Filipino recruiters still hard at work
They might be weary from overwork but there is no rest for recruiters for call centres and outsourcing providers in the Philippines, in spite of the global economic slowdown.
They might be weary from overwork but there is no rest for recruiters for call centres and outsourcing providers in the Philippines, in spite of the global economic slowdown.
Unlike their counterparts in financial services or manufacturing, who can slow down as factories and banks cut jobs or freeze hiring, recruiters for offshoring companies are struggling to hire staff to serve a growing overseas client base.
"The demand for talent remains great. The industry's growth depends on how many people we can get into it," says Gigi Virata, research chief at the Business Processing Association of the Philippines (BPAP), the outsourcing industry lobby.
Outsourcing industry recruiters are not just hard at work looking for potential hires, but are busy rolling out pilot programmes to improve the quality of tertiary education and boost the number of graduates suitable for the industry.
Only 30 per cent of college graduates or students are considered good enough. The industry association wants to raise this to 35-45 per cent, and is helping universities include call centre and transcription training in college courses.
BPAP is even planning to produce a "tele-novella" on You Tube, the internet video site, with a plot revolving around the life of call centre agents to encourage more young people to look at outsourcing jobs, according to Ms Virata.
Though the industry pays entry-level wages that are least 50 per cent higher than others, recruiting has proven harder than expected. Only a fifth of suitable candidates are willing to join, says BPAP.
The industry suffers from the impression that call centre jobs are stressful and offer few chances for advancement. About 18 per cent of employees leave outsourcing jobs each year.
Competitive advantage
The government is keen to promote outsourcing, where the Philippines has a competitive advantage because of its English-speaking graduates and affinity to Western legal and business culture.
Last year, the gross revenue of call centres and back office support services surged by 50 per cent to $4.9 billion, which, along with the $14.4 billion remitted by Filipinos working overseas, helped keep the country's current account in surplus in spite of a wider trade deficit brought about by rising crude oil prices.
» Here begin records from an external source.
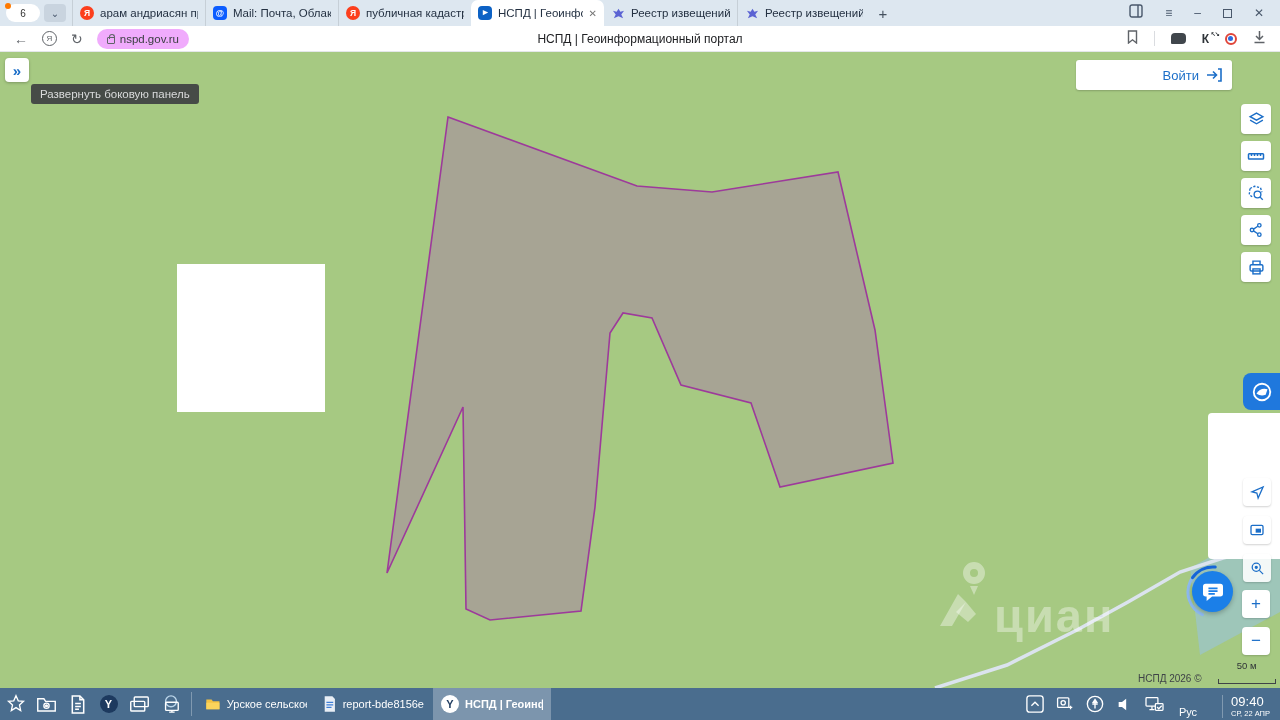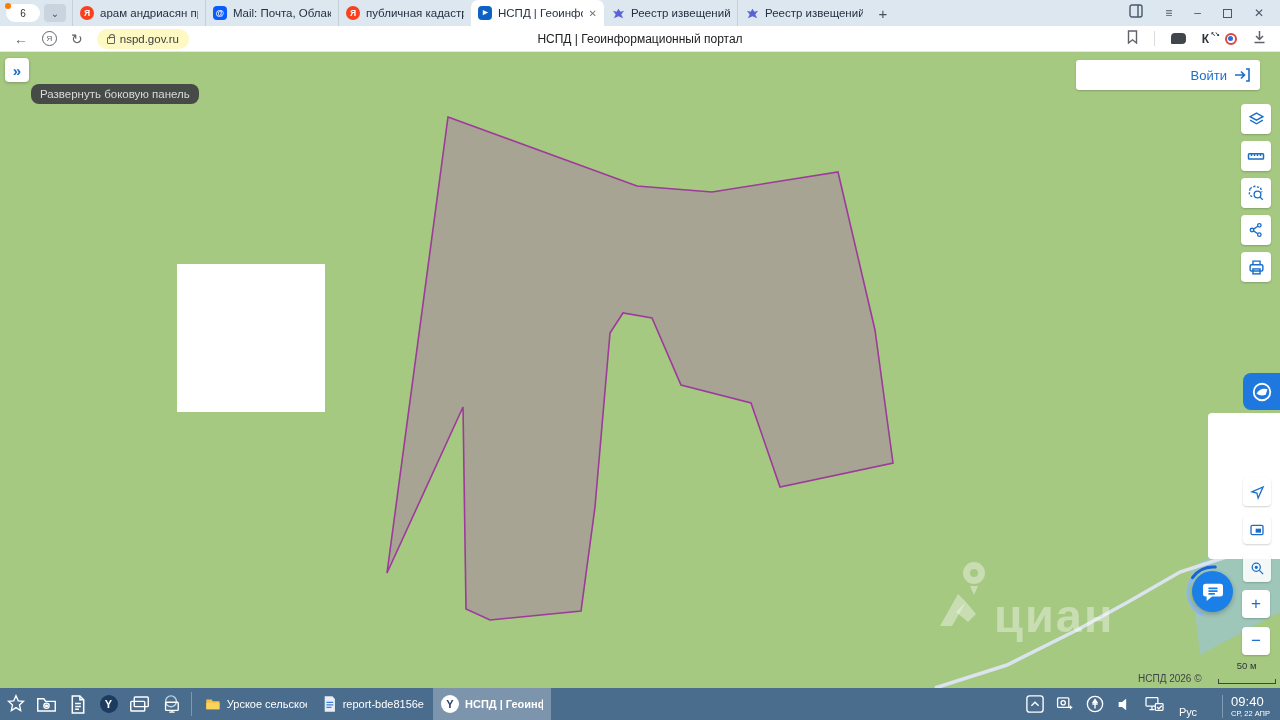--- a/index.html
+++ b/index.html
@@ -28,21 +28,21 @@
   .newtab { width:26px; text-align:center; font-size:15px; color:#44505e; }
   .win-controls { margin-left:auto; display:flex; align-items:center; gap:22px; padding-right:16px; color:#49586b; }
   .win-controls .glyph { font-size:12px; }
   .win-max { width:9px; height:9px; border:1.3px solid #49586b; }
 
   
   .addressbar { height:26px; background:#fff; display:flex; align-items:center; position:relative; border-bottom:1px solid #e4e7ea; }
   .nav-ico { color:#5f6368; font-size:14px; margin-left:14px; }
   .acct { width:15px; height:15px; border:1.4px solid #5f6368; border-radius:50%; font-size:8px; color:#5f6368;
           display:flex; align-items:center; justify-content:center; margin-left:14px; }
-  .url-pill { margin-left:14px; height:20px; background:#fef9c3; border-radius:10px; display:flex; align-items:center;
+  .url-pill { margin-left:14px; height:20px; background:#f0abfc; border-radius:10px; display:flex; align-items:center;
               gap:5px; padding:0 10px; font-size:11.5px; color:#3c4043; }
   .lock { width:8px; height:7px; border:1.2px solid #5f6368; border-radius:1px; position:relative; margin-top:3px; }
   .lock:before { content:""; position:absolute; left:1px; top:-4px; width:4px; height:4px; border:1.2px solid #5f6368;
                  border-bottom:none; border-radius:3px 3px 0 0; }
   .page-title { position:absolute; left:50%; transform:translateX(-50%); font-size:12px; color:#202124; white-space:nowrap; }
   .addr-right { margin-left:auto; display:flex; align-items:center; gap:16px; padding-right:14px; }
   .addr-sep { width:1px; height:15px; background:#dadce0; }
   .ico-cloud { width:15px; height:11px; background:#40464c; border-radius:4px 4px 4px 1px; }
   .ico-translate { font-size:12px; font-weight:bold; color:#2f3439; position:relative; }
   .ico-translate:after { content:"↖↘"; position:absolute; font-size:6px; left:9px; top:-2px; letter-spacing:-1px; }
@@ -51,23 +51,23 @@
 
   
   .map { position:relative; width:1280px; height:636px; background:var(--map-green); overflow:hidden; }
   .map svg.base { position:absolute; left:0; top:0; }
   .white-square { position:absolute; left:177px; top:212px; width:148px; height:148px; background:#fff; }
 
   .expand-btn { position:absolute; left:5px; top:6px; width:24px; height:24px; background:#fff; border-radius:4px;
                 box-shadow:0 1px 3px rgba(0,0,0,.25); color:var(--accent-blue); font-size:15px; font-weight:bold;
                 display:flex; align-items:center; justify-content:center; }
   .tooltip { position:absolute; left:31px; top:32px; background:rgba(62,66,67,.93); color:#d9dadb; font-size:11.5px;
-             padding:4px 9px; border-radius:8px; white-space:nowrap; }
-
-  .login-bar { position:absolute; left:1076px; top:8px; width:184px; height:30px; background:#fff; border-radius:3px;
+             padding:4px 9px; border-radius:3px; white-space:nowrap; }
+
+  .login-bar { position:absolute; left:1076px; top:8px; width:156px; height:30px; background:#fff; border-radius:3px;
                box-shadow:0 1px 2px rgba(0,0,0,.2); display:flex; align-items:center; justify-content:flex-end;
                gap:7px; padding-right:10px; color:var(--accent-blue); font-size:13px; }
 
   .ctrl-col { position:absolute; left:1241px; top:52px; display:flex; flex-direction:column; gap:7px; }
   .ctrl-btn { width:30px; height:30px; background:#fff; border-radius:4px; box-shadow:0 1px 2px rgba(0,0,0,.2);
               display:flex; align-items:center; justify-content:center; color:var(--accent-blue); }
   .widget-tab { position:absolute; left:1243px; top:321px; width:37px; height:37px; background:#1f78dd;
                 border-radius:8px 0 0 8px; display:flex; align-items:center; justify-content:center; }
   .white-panel { position:absolute; left:1208px; top:361px; width:72px; height:146px; background:#fff; border-radius:4px 0 0 4px; }
   .ctrl-low { position:absolute; width:28px; height:28px; background:#fff; border-radius:4px; box-shadow:0 1px 2px rgba(0,0,0,.18);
Gross revenues in the industry are expected to reach $6.8 billion this year. BPAP has embarked on an ambitious plan to double gross revenues to $12.2 billion, about a 10th of the projected global market, by 2010.
But rapid growth in staffing - which soared from 100,500 in 2004 to 299,168 last year and could touch 400,000 by the end of the year - is straining talent pools such as Manila's universities. To hire and retain staff, employers are offering higher wages and perks. Poaching staff has also become common.
About 400,000 students leave university every year, but the uneven quality of education means that call centres turn away 90-95 per cent of applicants. McKinsey & Co, the consultancy, estimates that without intervention by the industry or the government, call centres and outsourcing providers will be able to hire only a third of the staff needed to double gross revenues between 2007 and 2010.
Apart from helping improve the number and quality of college graduates, the BPAP is also tapping so-called "alternative talent pools" such as mature employees and retirees. It is helping cities outside Manila build the capability to host call centres and other outsourcing facilities.
It remains to be seen how the Wall Street crisis will affect US demand for outsourcing services. But human resources experts in Manila say they are seeing signs that job cuts are driving American companies to outsource back office functions or customer services to places such as the Philippines or India.
"Because of the crisis, some US companies with call centre operations in the Philippines are seriously considering moving some of their finance and accounting functions too," says Jamea Garcia, a former human resources manager at a Manila-based information technology company who now works as director for talent development at BPAP.
Staffing requirements are expected to become tougher. "Some of the services we're seeing now are more complex than they used to be. There's more financial analysis instead of simply bookkeeping, for example," says Garcia.
The growing demand for outsourcing staff is a boon for Marilen Kahn, a 61-year old grandmother long retired from corporate employment, who has been hired by a call centre to handle questions and complaints about telephone bills from Hispanics in the US.
Kahn says the Spanish-language unit at her call centre company - which she declines to name - has been expanding, and recently began hiring people who have learned to speak Spanish at university or cultural institutes. It used to hire only people who spoke Spanish as a second language.
Neither the night work - she works from midnight to nine in the morning - nor the pressure from irate callers faze Kahn, who belongs to a dwindling number of Filipinos who are fluent in Spanish. "It helps I'm older than most of my callers. It's easy to put them in their place," she says with a laugh.